**Exercise requirements:**
[a] In the passage about military abuses, how many people did the Giwa barracks detention facility in Maiduguri hold by April, according to the Amnesty International report?
[b] Continue the passage about military abuses from the point where it stops.

**Passage:**
◆ ◆ ◆

Through the voices of Talatu, and the girls, Memunah, Atai, and Idayat, we learn about the atrocities committed by those saddled with the responsibility of protecting the people, rather than those committed by the terrorists. Here, we learn that the girls dread the soldiers more than they do the terrorists who once abducted them. Attai narrates how she fled from captivity only to find herself in greater captivity in the hands of the army. She says in page 58:

“The horrors that I saw in five days were more frightful than the fiercest things I saw in Sambisa forest. The soldiers slaughtered any man that passed by the village. They didn’t even wait to ask questions. Some men who escaped the destruction of the Boko boys were returning to Gali to see what can be salvaged. They were all killed by the soldiers. Even when I told them that I knew a man they captured, they threatened to kill me too.”

In the end, a soldier takes her to safety and advises her to report his colleagues to the relevant authorities. This sounds the gong that there are still ‘good’ ones among the ‘bad eggs’. So, they compare their lives under the terrorists with what they endure in the hands of the military at the camp. Even the foodstuff donated by international donor organisations are taken away and they are left hungry and vulnerable.

In a 2017/2018 report, Amnesty International said the military arbitrarily arrested and held thousands of young men, women and children in detention centres around the country. That by April, the military detention facility at Giwa barracks, Maiduguri, held more than 4,900 people in extremely overcrowded cells. Disease, dehydration and starvation were rife and at least 340 detainees died. At least 200 children, as young as four, were detained in an overcrowded and unhygienic children’s cell. Some children were born in detention.

◆ ◆ ◆

**Available data:**

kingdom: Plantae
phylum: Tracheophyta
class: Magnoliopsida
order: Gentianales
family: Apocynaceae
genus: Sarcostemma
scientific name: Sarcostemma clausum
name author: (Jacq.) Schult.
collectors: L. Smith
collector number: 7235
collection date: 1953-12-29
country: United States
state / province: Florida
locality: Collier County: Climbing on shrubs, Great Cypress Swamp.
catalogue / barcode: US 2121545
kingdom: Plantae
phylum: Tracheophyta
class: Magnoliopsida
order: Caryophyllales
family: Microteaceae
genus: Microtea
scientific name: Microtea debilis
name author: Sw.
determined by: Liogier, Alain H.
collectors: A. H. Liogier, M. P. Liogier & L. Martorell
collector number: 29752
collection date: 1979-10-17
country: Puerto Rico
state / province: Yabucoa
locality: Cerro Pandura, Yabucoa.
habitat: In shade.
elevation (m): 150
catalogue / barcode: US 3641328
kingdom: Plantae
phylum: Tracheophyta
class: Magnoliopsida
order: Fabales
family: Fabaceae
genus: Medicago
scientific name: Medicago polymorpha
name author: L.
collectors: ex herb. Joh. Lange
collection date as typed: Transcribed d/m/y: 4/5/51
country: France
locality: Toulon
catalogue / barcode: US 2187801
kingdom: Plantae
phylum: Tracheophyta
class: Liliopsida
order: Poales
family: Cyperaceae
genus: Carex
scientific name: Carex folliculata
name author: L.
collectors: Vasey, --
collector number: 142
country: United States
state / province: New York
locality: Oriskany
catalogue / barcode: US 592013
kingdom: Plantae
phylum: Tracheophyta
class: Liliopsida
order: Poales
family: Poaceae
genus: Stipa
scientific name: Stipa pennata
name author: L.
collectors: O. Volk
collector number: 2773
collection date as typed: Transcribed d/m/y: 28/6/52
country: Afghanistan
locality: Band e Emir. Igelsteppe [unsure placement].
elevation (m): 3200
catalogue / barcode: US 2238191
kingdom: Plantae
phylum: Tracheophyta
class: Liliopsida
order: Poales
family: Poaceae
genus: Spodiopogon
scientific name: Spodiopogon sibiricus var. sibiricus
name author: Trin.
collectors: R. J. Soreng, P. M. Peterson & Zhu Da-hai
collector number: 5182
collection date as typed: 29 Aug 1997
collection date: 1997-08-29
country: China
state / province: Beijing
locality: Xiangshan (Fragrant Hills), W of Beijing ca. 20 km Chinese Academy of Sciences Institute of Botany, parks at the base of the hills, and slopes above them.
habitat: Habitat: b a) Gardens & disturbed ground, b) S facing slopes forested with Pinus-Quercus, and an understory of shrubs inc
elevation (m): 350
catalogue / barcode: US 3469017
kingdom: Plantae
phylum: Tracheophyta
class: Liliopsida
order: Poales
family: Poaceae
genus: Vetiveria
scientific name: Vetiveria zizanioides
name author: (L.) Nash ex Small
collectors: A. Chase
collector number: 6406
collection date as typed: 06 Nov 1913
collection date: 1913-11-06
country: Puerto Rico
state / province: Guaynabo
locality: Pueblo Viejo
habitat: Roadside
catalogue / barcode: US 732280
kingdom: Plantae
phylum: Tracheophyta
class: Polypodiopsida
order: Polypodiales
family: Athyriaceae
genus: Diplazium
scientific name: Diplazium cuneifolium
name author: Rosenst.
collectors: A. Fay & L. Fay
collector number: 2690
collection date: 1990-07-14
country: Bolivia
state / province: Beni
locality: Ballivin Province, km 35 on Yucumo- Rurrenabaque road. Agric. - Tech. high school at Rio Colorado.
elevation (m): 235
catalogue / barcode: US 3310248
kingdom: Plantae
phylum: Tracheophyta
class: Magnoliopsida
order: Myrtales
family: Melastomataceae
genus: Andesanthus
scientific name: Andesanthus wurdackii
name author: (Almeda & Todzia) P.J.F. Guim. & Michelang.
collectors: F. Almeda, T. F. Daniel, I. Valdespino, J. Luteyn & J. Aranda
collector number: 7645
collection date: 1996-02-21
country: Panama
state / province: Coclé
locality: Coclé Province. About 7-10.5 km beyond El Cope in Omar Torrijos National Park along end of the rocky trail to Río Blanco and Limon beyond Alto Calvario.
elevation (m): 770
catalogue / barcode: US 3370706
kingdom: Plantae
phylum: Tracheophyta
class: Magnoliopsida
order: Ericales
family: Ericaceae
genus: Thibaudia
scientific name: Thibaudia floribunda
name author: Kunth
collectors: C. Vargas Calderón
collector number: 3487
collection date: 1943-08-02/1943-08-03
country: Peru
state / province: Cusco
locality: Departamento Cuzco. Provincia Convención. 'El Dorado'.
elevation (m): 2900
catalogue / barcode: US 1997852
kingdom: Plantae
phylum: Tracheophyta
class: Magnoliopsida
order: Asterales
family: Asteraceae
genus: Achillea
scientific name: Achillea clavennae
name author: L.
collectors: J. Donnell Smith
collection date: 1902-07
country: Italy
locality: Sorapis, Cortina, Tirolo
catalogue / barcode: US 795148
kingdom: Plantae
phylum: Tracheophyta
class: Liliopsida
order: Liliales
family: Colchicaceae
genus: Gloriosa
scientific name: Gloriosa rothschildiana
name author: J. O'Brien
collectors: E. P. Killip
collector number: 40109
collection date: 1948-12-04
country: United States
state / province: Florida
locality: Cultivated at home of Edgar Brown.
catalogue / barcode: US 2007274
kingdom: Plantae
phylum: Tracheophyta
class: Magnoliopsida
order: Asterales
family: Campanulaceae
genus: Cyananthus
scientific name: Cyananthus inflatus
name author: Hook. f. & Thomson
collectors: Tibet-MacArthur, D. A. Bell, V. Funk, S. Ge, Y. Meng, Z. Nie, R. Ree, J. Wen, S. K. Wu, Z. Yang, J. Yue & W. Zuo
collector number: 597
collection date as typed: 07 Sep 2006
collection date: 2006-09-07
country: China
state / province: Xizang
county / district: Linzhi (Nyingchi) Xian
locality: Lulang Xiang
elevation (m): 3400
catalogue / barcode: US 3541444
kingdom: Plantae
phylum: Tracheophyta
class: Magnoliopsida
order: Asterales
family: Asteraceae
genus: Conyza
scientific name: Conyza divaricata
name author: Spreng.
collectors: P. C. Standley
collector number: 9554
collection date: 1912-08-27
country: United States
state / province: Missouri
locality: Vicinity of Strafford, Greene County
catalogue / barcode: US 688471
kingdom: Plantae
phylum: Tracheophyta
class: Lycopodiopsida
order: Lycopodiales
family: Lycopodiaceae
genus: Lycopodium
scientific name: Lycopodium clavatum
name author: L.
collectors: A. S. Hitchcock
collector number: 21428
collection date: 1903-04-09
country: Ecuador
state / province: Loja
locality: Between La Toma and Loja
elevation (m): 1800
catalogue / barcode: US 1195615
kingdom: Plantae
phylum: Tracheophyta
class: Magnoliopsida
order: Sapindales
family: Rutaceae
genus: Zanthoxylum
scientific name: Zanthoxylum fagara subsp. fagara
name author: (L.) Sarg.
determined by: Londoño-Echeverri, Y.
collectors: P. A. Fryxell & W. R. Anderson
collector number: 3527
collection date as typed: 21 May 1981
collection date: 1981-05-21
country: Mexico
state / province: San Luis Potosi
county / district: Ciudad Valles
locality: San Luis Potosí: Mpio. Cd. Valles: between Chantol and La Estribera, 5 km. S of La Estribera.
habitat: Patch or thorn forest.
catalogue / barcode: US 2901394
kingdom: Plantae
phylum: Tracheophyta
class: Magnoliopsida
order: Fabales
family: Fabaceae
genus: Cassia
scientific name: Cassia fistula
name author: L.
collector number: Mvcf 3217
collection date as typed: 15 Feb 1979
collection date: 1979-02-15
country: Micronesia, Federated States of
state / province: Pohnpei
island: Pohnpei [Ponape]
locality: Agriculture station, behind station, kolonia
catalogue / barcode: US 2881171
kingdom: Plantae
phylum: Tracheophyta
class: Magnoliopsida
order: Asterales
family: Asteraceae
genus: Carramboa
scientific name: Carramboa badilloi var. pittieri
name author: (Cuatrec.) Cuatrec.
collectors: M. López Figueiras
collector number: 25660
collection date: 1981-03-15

◆ ◆ ◆

**Answer set:**
[a] More than 4,900 people.

[b]
Also, the military detained hundreds of women unlawfully, without charge, some because they were believed to be related to Boko Haram members. Among them were women and girls who said they had been victims of Boko Haram. Women reported inhuman detention conditions, including a lack of health care for those giving birth in cells.

In ‘Embers’ the soldiers at the camp entered the army for different reasons, Bayero, for example, after watching ‘Commando’, an old American movie. Another joined because he needed a job, any job, while another was passionate about it. Their present state of mind, however, mirrors the general disillusionment that floods the country due to underdevelopment and corruption. At the end of the day, everyone thinks the only way to survive is to partake in the corruption spree.

In page 25, Soldier 3 says:

“If I had a choice after leaving the Polytechnic, I won’t be here. I had to join the Army out of no choice. There was no job around. My girlfriend was behaving funny. I knew I had to make a choice, even if it appeared like a desperate choice.”

‘Embers’ seems to remind that while the fight against corruption and insurgency continues, every Nigerian must look inward, or else we end up losing the ‘little good’ we have left. This ‘little good’ could be those who have been traumatised by the Boko Haram experience and need to be rehabilitated accordingly. It could also mean, giving military personnel sufficient ammunition and motivation to carry out their duties. Finally, it may mean creating an enabling environment for today’s youth to thrive, without discrimination, so criminality is reduced to its barest minimum.